Eyüpsultan İlçe Müftüsü Basri Bektaş'tan yeni kitap: Kalbe yazılan yazılar
Eyüpsultan ilçe müftüsü Basri Bektaş'ın yeni kitabı, "Arzın Merkezinden Kalbin Merkezine Kalbe Yazılan Yazılar" Safa yayınlarından çıktı.

İstanbul Eyüpsultan İlçe Müftüsü Basri Bektaş'ın yeni kitabı çıktı.
"ARZIN MERKEZİNDEN KALBİN MERKEZİNE KALBE YAZILAN YAZILAR"
Safa yayın dağıtımdan çıkan, "Arzın Merkezinden Kalbin Merkezine Kalbe Yazılan Yazılar" isimli kitap satışa başladı.
Okurlarla buluşan, Bektaş'ın yeni kitabına ilişkin açıklama şu şekilde;
“İnsan her zaman bedenini değil ruhunu da giydirmeyi bilmeli. Bütün zorluklara karşı kalbiyle konuşmalı. Bazen ikna etmeli, bazen de isyan. kalbi ile yol almalı, gece gündüz, dağ tepe yol yürümeli, kalbi ile arkadaşlık etmelidir. Korkmadan, ardına bakmadan, cesurca, başı dik, vakurla yürümeli. Yolu, sapmadan ve saptırmadan, dosdoğru ve dümdüz yürümeli. İnsan yol yordam bilmeli.” İnsan, ederini ve giderini bilmelidir. Kelamı israf etmeden her halde tasarruf ehli olmalıdır. Ne az ne çok; tam yerinde ve okkalı konuşmalıdır. İnsan enini boyunu ölçmeli; çapını, hacmini, giderini bilmeli. Sonra pazara çıkmalı ya da kendini pazara çıkarmalı. Kalbiyle ve de kalıbıyla yolculuk etmeli, yarenlik ya da arkadaşlık etmeli değil mi? En güvendiği yerden söze başlamalı ve en çok kıymetli yerinden kendini arz etmeli insan. Eğer bir kere pazara çıkmış veya çıkarılmışsa insan, “Bunu alan var mı?” denildiğinde, müşterisi bol olmalı değil mi insanın? Kalbine bakmalı insan, hem de en keskin nazarlarla. Bazen içerden dışarıya; bazen de dışarıdan içeriye... Kim var orada? Sahibi kim kalp ülkesinin? Sâkini kim beden devletinin? Nefis ülkesine kim/kimler hükümdar olmuş? Bu yurdun mimarı kim, mihmandarı kim! Şu Arap şairi işi bitirmiş olmalı! Yoksa bana mı öyle geldi?

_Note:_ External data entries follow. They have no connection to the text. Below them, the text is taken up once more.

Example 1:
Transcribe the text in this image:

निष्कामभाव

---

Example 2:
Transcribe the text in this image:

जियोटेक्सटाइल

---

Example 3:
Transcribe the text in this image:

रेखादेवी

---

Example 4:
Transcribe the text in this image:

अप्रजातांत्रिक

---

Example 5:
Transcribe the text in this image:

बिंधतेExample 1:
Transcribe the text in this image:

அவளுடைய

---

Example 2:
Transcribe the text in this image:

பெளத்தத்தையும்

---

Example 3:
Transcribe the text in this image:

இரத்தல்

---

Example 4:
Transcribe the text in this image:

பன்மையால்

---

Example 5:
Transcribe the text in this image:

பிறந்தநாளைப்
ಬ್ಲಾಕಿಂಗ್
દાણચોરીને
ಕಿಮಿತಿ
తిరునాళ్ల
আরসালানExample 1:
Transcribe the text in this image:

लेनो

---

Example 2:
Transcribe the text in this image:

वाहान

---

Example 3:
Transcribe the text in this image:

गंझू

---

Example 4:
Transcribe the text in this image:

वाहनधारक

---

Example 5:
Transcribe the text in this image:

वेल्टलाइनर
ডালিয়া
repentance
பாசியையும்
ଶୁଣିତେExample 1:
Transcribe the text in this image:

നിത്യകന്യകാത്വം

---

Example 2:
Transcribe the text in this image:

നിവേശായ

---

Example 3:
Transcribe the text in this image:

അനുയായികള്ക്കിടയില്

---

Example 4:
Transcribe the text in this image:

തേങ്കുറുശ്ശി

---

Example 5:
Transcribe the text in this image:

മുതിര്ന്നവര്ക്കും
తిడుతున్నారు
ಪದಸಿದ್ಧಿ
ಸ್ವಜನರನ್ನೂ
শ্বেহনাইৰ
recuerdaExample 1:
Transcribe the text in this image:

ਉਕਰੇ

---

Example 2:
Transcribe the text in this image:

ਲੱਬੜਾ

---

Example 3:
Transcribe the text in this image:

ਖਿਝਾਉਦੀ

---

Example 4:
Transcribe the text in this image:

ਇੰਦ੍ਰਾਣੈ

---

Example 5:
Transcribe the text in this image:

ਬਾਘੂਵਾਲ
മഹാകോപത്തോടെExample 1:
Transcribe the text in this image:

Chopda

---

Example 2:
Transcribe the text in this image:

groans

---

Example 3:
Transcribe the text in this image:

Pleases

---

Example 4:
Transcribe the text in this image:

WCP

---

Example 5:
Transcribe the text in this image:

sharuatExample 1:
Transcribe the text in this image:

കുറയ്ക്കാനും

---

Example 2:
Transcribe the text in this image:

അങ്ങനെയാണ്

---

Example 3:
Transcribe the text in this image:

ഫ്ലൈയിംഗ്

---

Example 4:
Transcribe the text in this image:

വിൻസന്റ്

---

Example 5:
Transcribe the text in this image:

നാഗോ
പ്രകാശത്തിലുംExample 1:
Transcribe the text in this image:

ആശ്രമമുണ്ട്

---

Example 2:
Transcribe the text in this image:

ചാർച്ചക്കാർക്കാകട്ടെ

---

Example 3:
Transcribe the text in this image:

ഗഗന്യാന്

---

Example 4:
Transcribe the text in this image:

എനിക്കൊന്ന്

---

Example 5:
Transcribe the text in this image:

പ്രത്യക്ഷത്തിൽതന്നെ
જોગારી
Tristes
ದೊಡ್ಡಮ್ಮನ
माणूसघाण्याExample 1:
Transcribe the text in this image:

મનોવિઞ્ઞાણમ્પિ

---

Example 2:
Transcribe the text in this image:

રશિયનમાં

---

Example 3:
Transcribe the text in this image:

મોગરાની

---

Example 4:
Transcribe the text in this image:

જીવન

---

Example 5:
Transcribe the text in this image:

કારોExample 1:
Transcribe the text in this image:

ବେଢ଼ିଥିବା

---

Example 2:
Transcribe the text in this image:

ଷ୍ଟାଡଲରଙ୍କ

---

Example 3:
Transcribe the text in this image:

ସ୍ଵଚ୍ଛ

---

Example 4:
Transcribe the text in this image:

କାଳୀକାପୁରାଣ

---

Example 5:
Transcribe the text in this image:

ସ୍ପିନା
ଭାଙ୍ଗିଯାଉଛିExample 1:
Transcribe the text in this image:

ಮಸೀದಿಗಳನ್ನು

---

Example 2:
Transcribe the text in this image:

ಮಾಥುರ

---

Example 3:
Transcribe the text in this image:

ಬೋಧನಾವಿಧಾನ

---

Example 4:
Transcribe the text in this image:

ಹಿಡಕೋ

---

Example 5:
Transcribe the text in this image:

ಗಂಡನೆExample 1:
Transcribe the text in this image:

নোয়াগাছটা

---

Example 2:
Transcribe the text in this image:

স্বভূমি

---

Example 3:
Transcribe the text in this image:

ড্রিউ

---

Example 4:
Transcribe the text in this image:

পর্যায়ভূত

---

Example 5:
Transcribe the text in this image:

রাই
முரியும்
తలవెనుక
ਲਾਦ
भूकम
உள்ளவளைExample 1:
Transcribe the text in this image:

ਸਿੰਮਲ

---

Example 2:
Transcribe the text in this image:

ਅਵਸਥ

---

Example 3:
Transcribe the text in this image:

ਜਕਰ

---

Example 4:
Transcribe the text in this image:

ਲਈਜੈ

Siz ne dersiniz? İsterseniz bir de siz okuyunuz: “Kalbimin sakini onu imar edendir. Ben onu unutmuş değilim, daima onu zikrederim. İşitme ve görmemde bir an gafillik olsa da, kalbimdeki karanlık bile onu gösterir.” Kalbinize kim oturmuşsa, imar ve inşasını da o yapar. Gözü-kulağı bundan gafil mi sandın sen? Kalbin karanlıklarda kalmış olsa oraya hükmedene işaret eder. Hak Teâlâ bu hale gelmiş bir kalbi ve sahibini neden sevmesin? Ya da onun işiten kulağı, gören gözü, yürüyen ayağı, tutan eli niçin olmasın? (Ya Rabbi! Sen bizim tutan elimiz, yürüyen ayağımız, gören gözümüz, işiten kulağımız ol!) Âmin.